By BETSY BETHEL
Life Associate Editor
In the year since St. Clairsville internist Dr. Naba Goswami took his first life-changing trip to India to help perform cleft lip and palate surgeries with Operation Smile, the nation and the nonprofit organization raised enough money to convert a former public hospital into a new facility dedicated solely to those operations.
Dr. Alex Campbell of Fort Lauderdale, Fla., left, and Dr. Naba Goswami of St. Clairsville, right, are shown with a father and son in Guwahati, Assam, India, just before the son receives cleft lip surgery.
Goswami returned to India with Operation Smile in February and was present for the opening of the Operation Smile Cleft Care Centre in his home city of Guwahati in the state of Assam.
"Because of genetics and nutritional deficiencies, it is the biggest place in the world with this condition (cleft lip and palate)," Goswami said. He added that Operation Smile has worked closely with the government to facilitate the distribution of free prenatal vitamins to residents to help prevent the problem. Chief Minister Tarun Gogoi presided over the dedication of the Cleft Care Centre at Mahendra Mohan Choudhury Hospital and declared the state's intent to make Assam cleft lip-free within the next few years.
During two and one-half weeks in February, Goswami and about 200 other medical professionals -half of which were from the United States - evaluated 711 patients and performed 509 surgeries at the hospital. In addition, 27 local residents assisted as translators.
Since Operation Smile India was established in 2003, 7,000 cases have been evaluated and 2,996 patients have received operations. The target with the new facility, Goswami said, is 5,000 cases a year.

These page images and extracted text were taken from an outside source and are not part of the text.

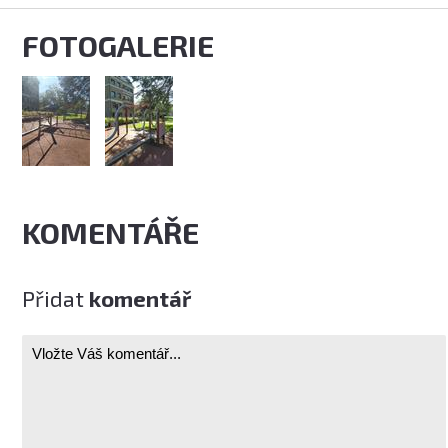
FOTOGALERIE
KOMENTÁŘE
Přidat
komentář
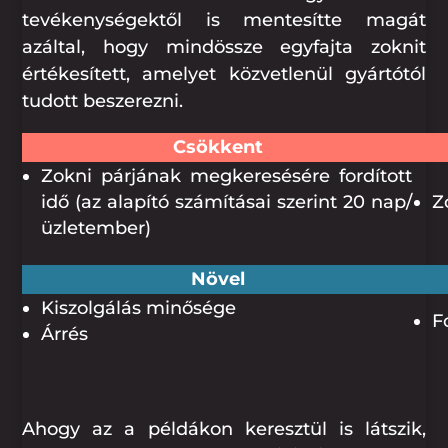
tevékenységektől is mentesítte magát
azáltal, hogy mindössze egyfajta zoknit
értékesített, amelyet közvetlenül gyártótól
tudott beszerezni.
Csökkent
Zokni párjának megkeresésére fordított
idő (az alapító számításai szerint 20 nap/
Z
üzletember)
Növel
Kiszolgálás minősége
F
Árrés
Ahogy az a példákon keresztül is látszik,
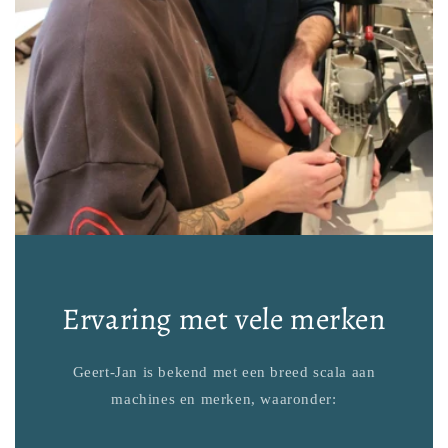
Ervaring met vele merken
Geert-Jan is bekend met een breed scala aan
machines en merken, waaronder:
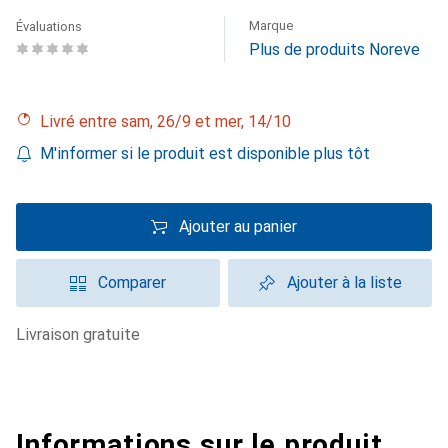
Marque
Évaluations
Plus de produits Noreve
Livré entre sam, 26/9 et mer, 14/10
M'informer si le produit est disponible plus tôt
Ajouter au panier
Comparer
Ajouter à la liste
livraison gratuite
Informations sur le produit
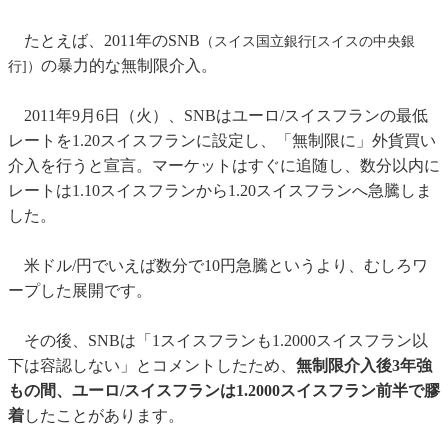
たとえば、2011年のSNB
（スイス国立銀行[スイスの中央銀
の暴力的な無制限介入。
行]）
2011年9月6日（火）、SNBはユーロ/スイスフランの最低
レートを1.20スイスフランに設定し、「無制限に」外貨買い
介入を行うと宣言。マーケットはすぐに追随し、数分以内に
レートは1.10スイスフランから1.20スイスフランへ急騰しま
した。
米ドル/円でいえば数分で10円急騰というより、むしろワ
ープした展開です。
その後、SNBは「1スイスフランも1.2000スイスフラン以
下は容認しない」とコメントしたため、
無制限介入後3年強
もの間、ユーロ/スイスフランは1.2000スイスフラン前半で膠
着
したことがあります。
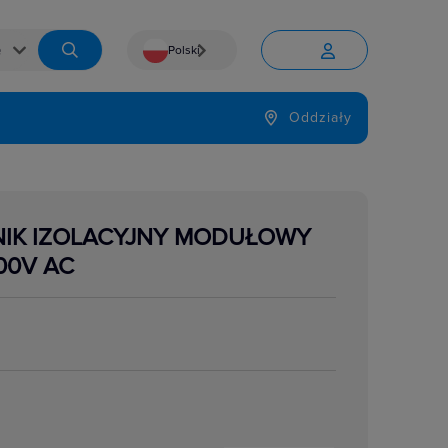
Polski


Język
Oddziały

NIK IZOLACYJNY MODUŁOWY
00V AC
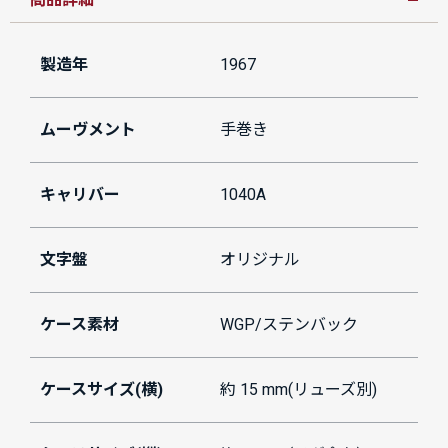
製造年
1967
ムーヴメント
手巻き
キャリバー
1040A
文字盤
オリジナル
ケース素材
WGP/ステンバック
ケースサイズ(横)
約 15 mm(リューズ別)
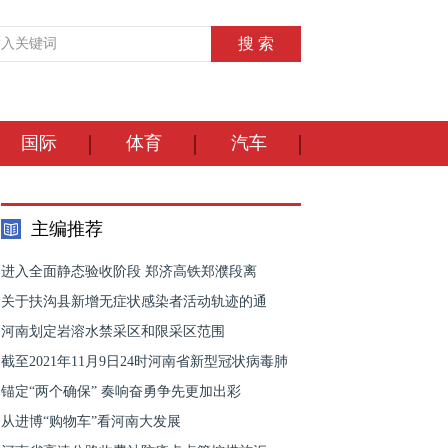
国际
体育
汽车
主编推荐
进入全面静态验收阶段 郑济高铁郑濮段离
关于扶沟县新增无症状感染者活动轨迹的通
河南划定岩溶水禁采区和限采区范围
截至2021年11月9日24时河南省新型冠状病毒肺
锚定“两个确保” 奏响奋勇争先更加出彩
从进博“购物车”看河南大发展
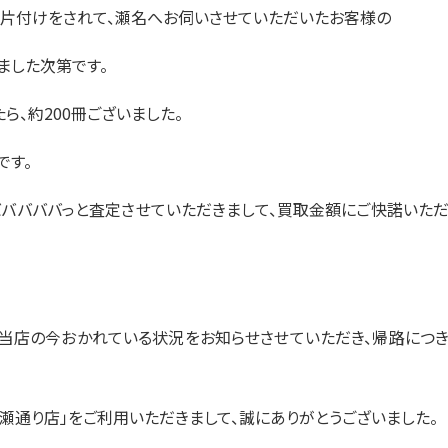
の片付けをされて、瀬名へお伺いさせていただいたお客様の
ました次第です。
ら、約200冊ございました。
です。
バババババっと査定させていただきまして、買取金額にご快諾いた
、当店の今おかれている状況をお知らせさせていただき、帰路につ
瀬通り店」をご利用いただきまして、誠にありがとうございました。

Operation Smile India is an independent affiliate of Operation Smile Inc., an international, nonprofit medical service organization founded in 1982. Since then, Operation Smile has treated more than 160,000 in 60 countries, with more than 5,000 highly trained medical volunteers donating their time and skills every year.
"It makes you feel good," Goswami said of his involvement. He returns to India a handful of times a year to volunteer in other capacities, including with an AIDS relief organization. He maintains a home there and is treated as a visiting dignitary by the government, provided with security guards and government transport.
A few years ago, Goswami moved back to India to start a hospital with the help of India's president, Rajiv Gandhi, with whom Goswami was friends. Gandhi was assassinated, however, before the hospital plans were established. Goswami said he and another doctor currently are putting together plans to open a cardiac hospital in Assam.
"In Assam, cardiology is not much advanced. Every two to three months, 200 children are sent away to different parts of India - three hours' flying time - for surgery," Goswami said. "The government pays for everything." The new hospital would reduce hardship on the families and expenses for the government, he said.
In addition to volunteering his time to Operation Smile in February, Goswami attended the golden jubilee anniversary celebration of the medical school from which he graduated in Assam. From the thousands of graduates over 50 years, the Guwahati Medical College administration chose two to honor for outstanding achievements. To his surprise, Goswami was one of them.
"I almost got a heart attack," he said.